We now come to the highly important class of movements due to the action of a lateral light. When stems, leaves, or other organs are placed, so that one side is illuminated more brightly than the other, they bend towards the light. This heliotropic movement manifestly results from the modification of ordinary circumnutation; and every gradation between the two movements could be followed. When the light was dim, and only a very little brighter on one side than on the other, the movement consisted of a succession of ellipses, directed towards the light, each of which approached nearer to its source than the previous one.
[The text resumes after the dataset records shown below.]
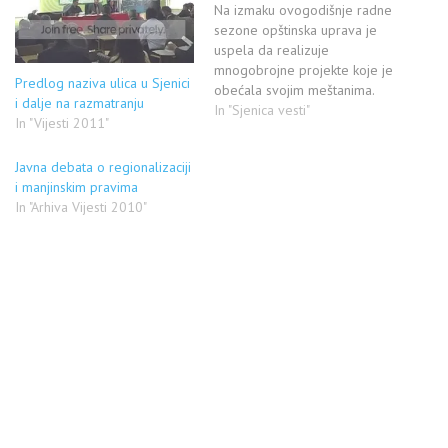
Na izmaku ovogodišnje radne
sezone opštinska uprava je
uspela da realizuje
mnogobrojne projekte koje je
Predlog naziva ulica u Sjenici
obećala svojim meštanima.
i dalje na razmatranju
Gotovo da nije ostalo ulice
In "Sjenica vesti"
In "Vijesti 2011"
koja nije dobila asfalt,
uređenu kanalizaciju i rasvetu.
Javna debata o regionalizaciji
Predsednik opštine Sjenica,
i manjinskim pravima
Hazbo Mujović, ističe da je to
In "Arhiva Vijesti 2010"
samo jedan mali deo onoga
sto će se raditi u…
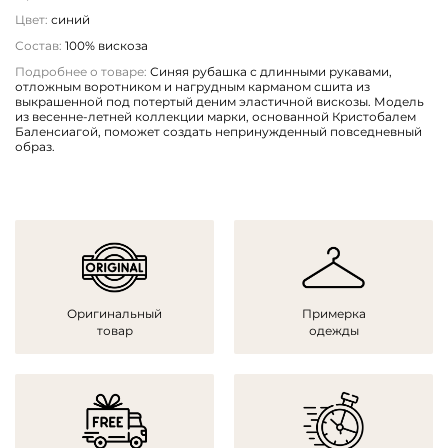
Цвет:
синий
Состав:
100% вискоза
Подробнее о товаре:
Синяя рубашка с длинными рукавами,
отложным воротником и нагрудным карманом сшита из
выкрашенной под потертый деним эластичной вискозы. Модель
из весенне-летней коллекции марки, основанной Кристобалем
Баленсиагой, поможет создать непринужденный повседневный
образ.
Оригинальный
Примерка
товар
одежды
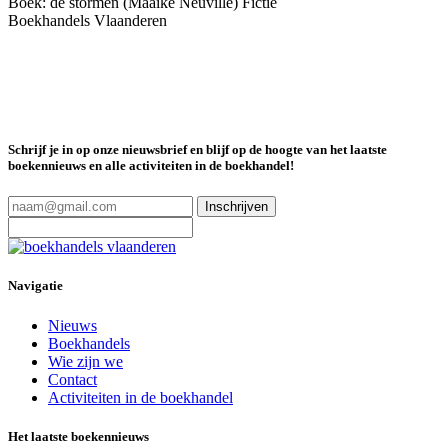
Boek: de stormen (Maaike Neuville)
Fictie
Boekhandels Vlaanderen
Schrijf je in op onze nieuwsbrief en blijf op de hoogte van het laatste
boekennieuws en alle activiteiten in de boekhandel!
Inschrijven
Navigatie
Nieuws
Boekhandels
Wie zijn we
Contact
Activiteiten in de boekhandel
Het laatste boekennieuws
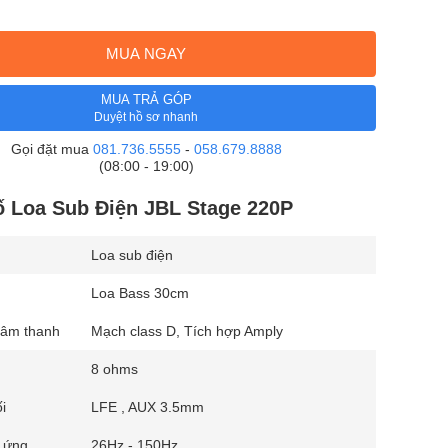
MUA NGAY
MUA TRẢ GÓP
Duyệt hồ sơ nhanh
Gọi đặt mua
081.736.5555
-
058.679.8888
(08:00 - 19:00)
 Loa Sub Điện JBL Stage 220P
Loa sub điện
Loa Bass 30cm
 âm thanh
Mạch class D, Tích hợp Amply
8 ohms
i
LFE , AUX 3.5mm
p ứng
26Hz - 150Hz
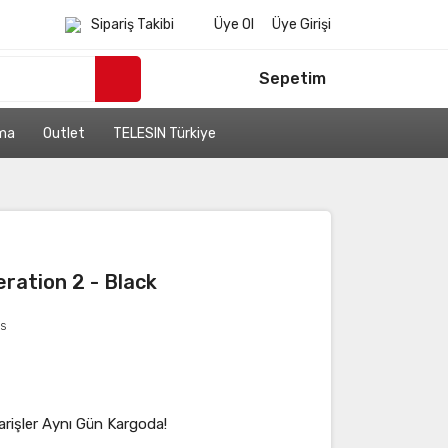
Sipariş Takibi
Üye Ol
Üye Girişi
Sepetim
ama
Outlet
TELESIN Türkiye
ration 2 - Black
as
arişler Aynı Gün Kargoda!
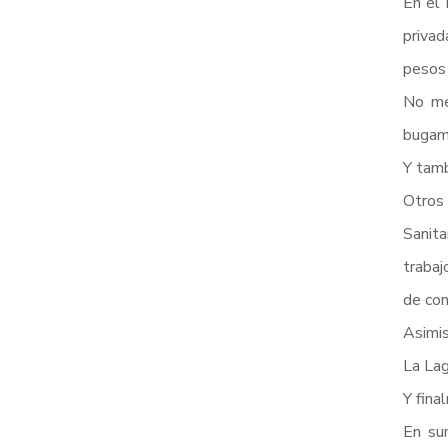
En el 
privad
pesos 
No men
bugamb
Y tamb
Otros
Sanita
trabaj
de con
Asimis
La Lag
Y fina
En sum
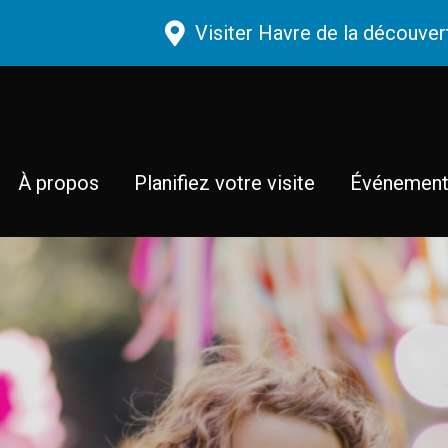
Aller au contenu principal
Visiter Havre de la découver
À propos
Planifiez votre visite
Événemen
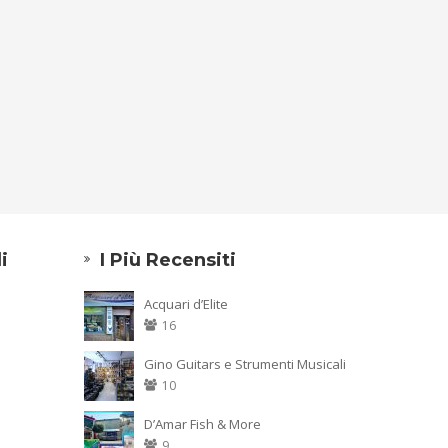
i
I Più Recensiti
Acquari d’Elite
16
Gino Guitars e Strumenti Musicali
10
D’Amar Fish & More
9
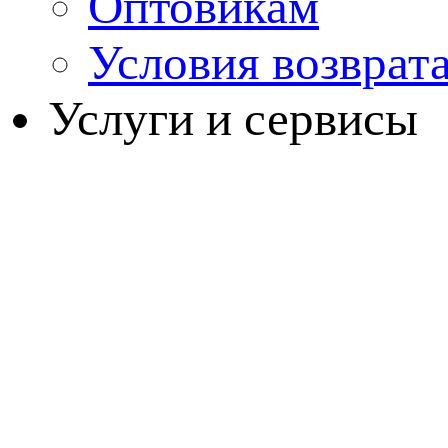
Оптовикам
Условия возврат
Услуги и сервисы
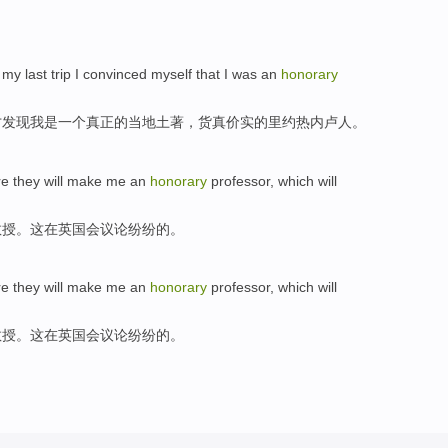
n my
last
trip
I convinced myself that I
was
an
honorary
才发现我
是
一
个
真正
的当地
土著
，货真价实的
里约热内卢
人。
re
they
will
make
me
an
honorary
professor
,
which
will
教授
。
这
在
英国
会议论纷纷
的
。
re
they
will
make
me
an
honorary
professor
,
which
will
教授
。
这
在
英国
会议论纷纷
的
。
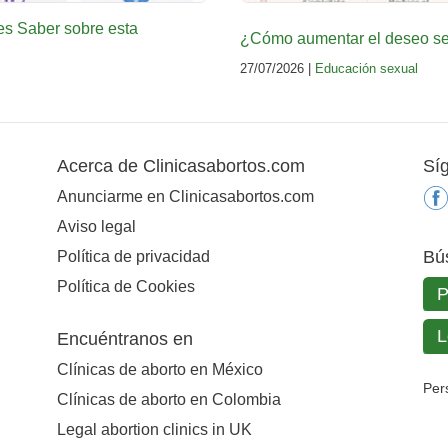
es Saber sobre esta
¿Cómo aumentar el deseo sex
27/07/2026 |
Educación sexual
Acerca de Clinicasabortos.com
Sí
Anunciarme en Clinicasabortos.com
Aviso legal
Bú
Política de privacidad
Política de Cookies
Encuéntranos en
Clínicas de aborto en México
Per
Clínicas de aborto en Colombia
Legal abortion clinics in UK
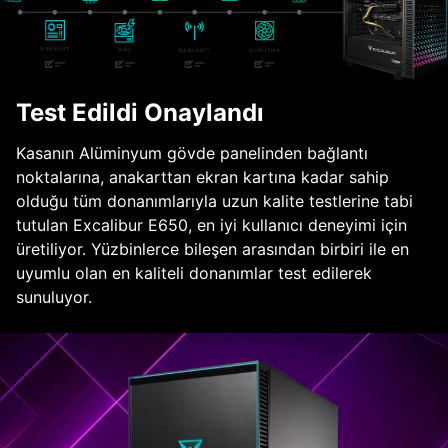
Test Edildi Onaylandı
Kasanın Alüminyum gövde panelinden bağlantı
noktalarına, anakarttan ekran kartına kadar sahip
olduğu tüm donanımlarıyla uzun kalite testlerine tabi
tutulan Excalibur E650, en iyi kullanıcı deneyimi için
üretiliyor. Yüzbinlerce bileşen arasından birbiri ile en
uyumlu olan en kaliteli donanımlar test edilerek
sunuluyor.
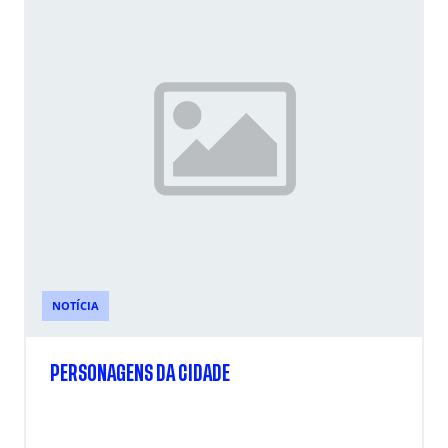
NOTÍCIA
PERSONAGENS DA CIDADE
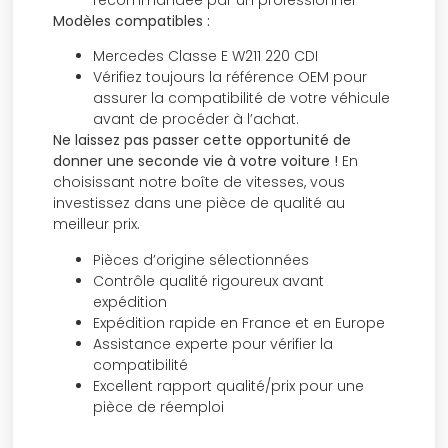
Modèles compatibles :
Mercedes Classe E W211 220 CDI
Vérifiez toujours la référence OEM pour
assurer la compatibilité de votre véhicule
avant de procéder à l’achat.
Ne laissez pas passer cette opportunité de
donner une seconde vie à votre voiture !
En
choisissant notre boîte de vitesses, vous
investissez dans une pièce de qualité au
meilleur prix.
Pièces d’origine sélectionnées
Contrôle qualité rigoureux avant
expédition
Expédition rapide en France et en Europe
Assistance experte pour vérifier la
compatibilité
Excellent rapport qualité/prix pour une
pièce de réemploi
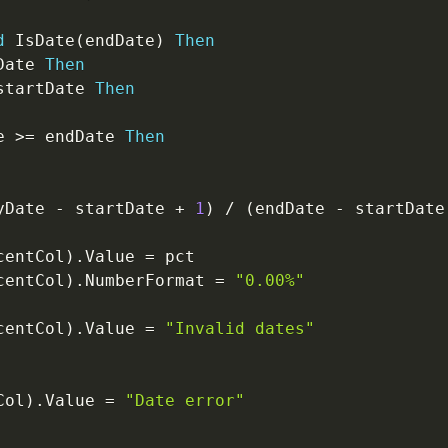
d
 IsDate
(
endDate
)
Then
Date 
Then
startDate 
Then
e 
>
=
 endDate 
Then
yDate 
-
 startDate 
+
1
)
/
(
endDate 
-
 startDate
centCol
)
.
Value 
=
 pct

centCol
)
.
NumberFormat 
=
"0.00%"
centCol
)
.
Value 
=
"Invalid dates"
Col
)
.
Value 
=
"Date error"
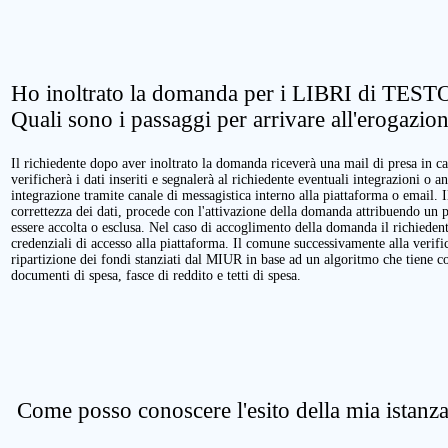
Ho inoltrato la domanda per i LIBRI di TESTO
Quali sono i passaggi per arrivare all'erogazio
Il richiedente dopo aver inoltrato la domanda riceverà una mail di presa in ca
verificherà i dati inseriti e segnalerà al richiedente eventuali integrazioni o a
integrazione tramite canale di messagistica interno alla piattaforma o email. 
correttezza dei dati, procede con l'attivazione della domanda attribuendo un 
essere accolta o esclusa. Nel caso di accoglimento della domanda il richieden
credenziali di accesso alla piattaforma. Il comune successivamente alla verific
ripartizione dei fondi stanziati dal MIUR in base ad un algoritmo che tiene cont
documenti di spesa, fasce di reddito e tetti di spesa.
Come posso conoscere l'esito della mia istanz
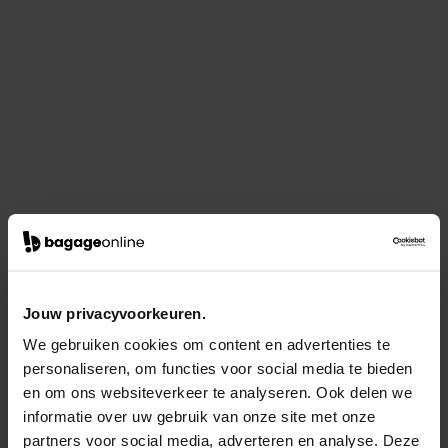
Jouw privacyvoorkeuren.
We gebruiken cookies om content en advertenties te
personaliseren, om functies voor social media te bieden
en om ons websiteverkeer te analyseren. Ook delen we
informatie over uw gebruik van onze site met onze
partners voor social media, adverteren en analyse. Deze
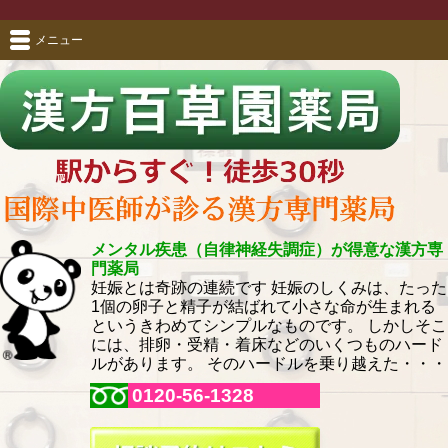
メニュー
メンタル疾患（自律神経失調症）が得意な漢方専
門薬局
妊娠とは奇跡の連続です 妊娠のしくみは、たった
1個の卵子と精子が結ばれて小さな命が生まれる
というきわめてシンプルなものです。 しかしそこ
には、排卵・受精・着床などのいくつものハード
ルがあります。 そのハードルを乗り越えた・・・
0120-56-1328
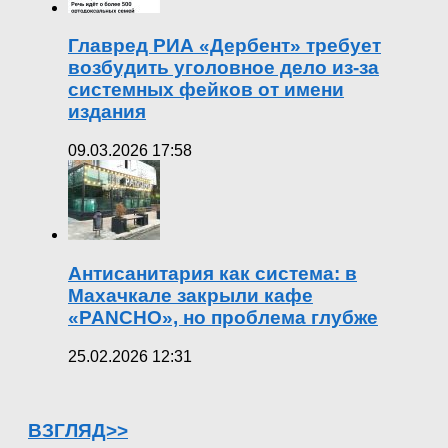
Главред РИА «Дербент» требует
возбудить уголовное дело из-за
системных фейков от имени
издания
09.03.2026 17:58
Антисанитария как система: в
Махачкале закрыли кафе
«PANCHO», но проблема глубже
25.02.2026 12:31
ВЗГЛЯД>>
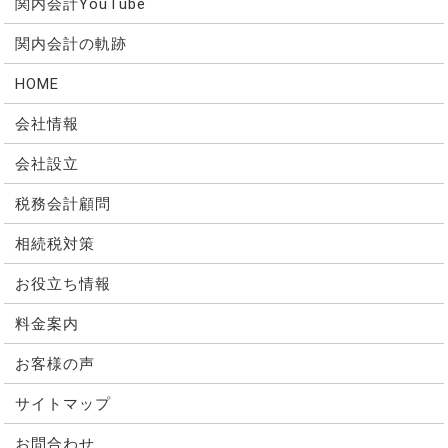
関内会計YouTube
関内会計の軌跡
HOME
会社情報
会社設立
税務会計顧問
相続税対策
お役立ち情報
料金案内
お客様の声
サイトマップ
お問合わせ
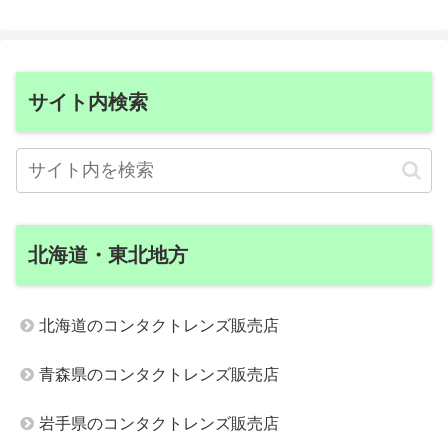
サイト内検索
北海道・東北地方
北海道のコンタクトレンズ販売店
青森県のコンタクトレンズ販売店
岩手県のコンタクトレンズ販売店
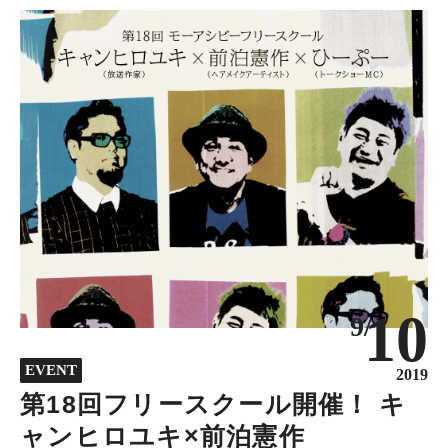
10
9/
EVENT
2019
第18回フリースクール開催！ キ
ャンヒロユキ×前泊憲作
When the difference in the light on the two sides was somewhat greater, the ellipses were drawn out into a strongly-marked zigzag line, and when much greater the course became rectilinear. We have reason to believe that changes in the turgescence of the cells is the proximate cause of the movement of circumnutation; and it appears that when a plant is unequally illuminated on the two sides, the always changing turgescence is augmented along one side, and is weakened or quite arrested along the other sides. Increased turgescence is commonly followed by increased growth, so that a plant which has bent itself towards the light during the day would be fixed in this position were it not for apogeotropism acting during the night. But parts provided with pulvini bend, as Pfeffer has shown, towards the light; and here growth does not come into play any more than in the ordinary circumnutating movements of pulvini. [page 564]
Heliotropism prevails widely throughout the vegetable kingdom, but whenever, from the changed habits of life of any plant, such movements become injurious or useless, the tendency is easily eliminated, as we see with climbing and insectivorous plants.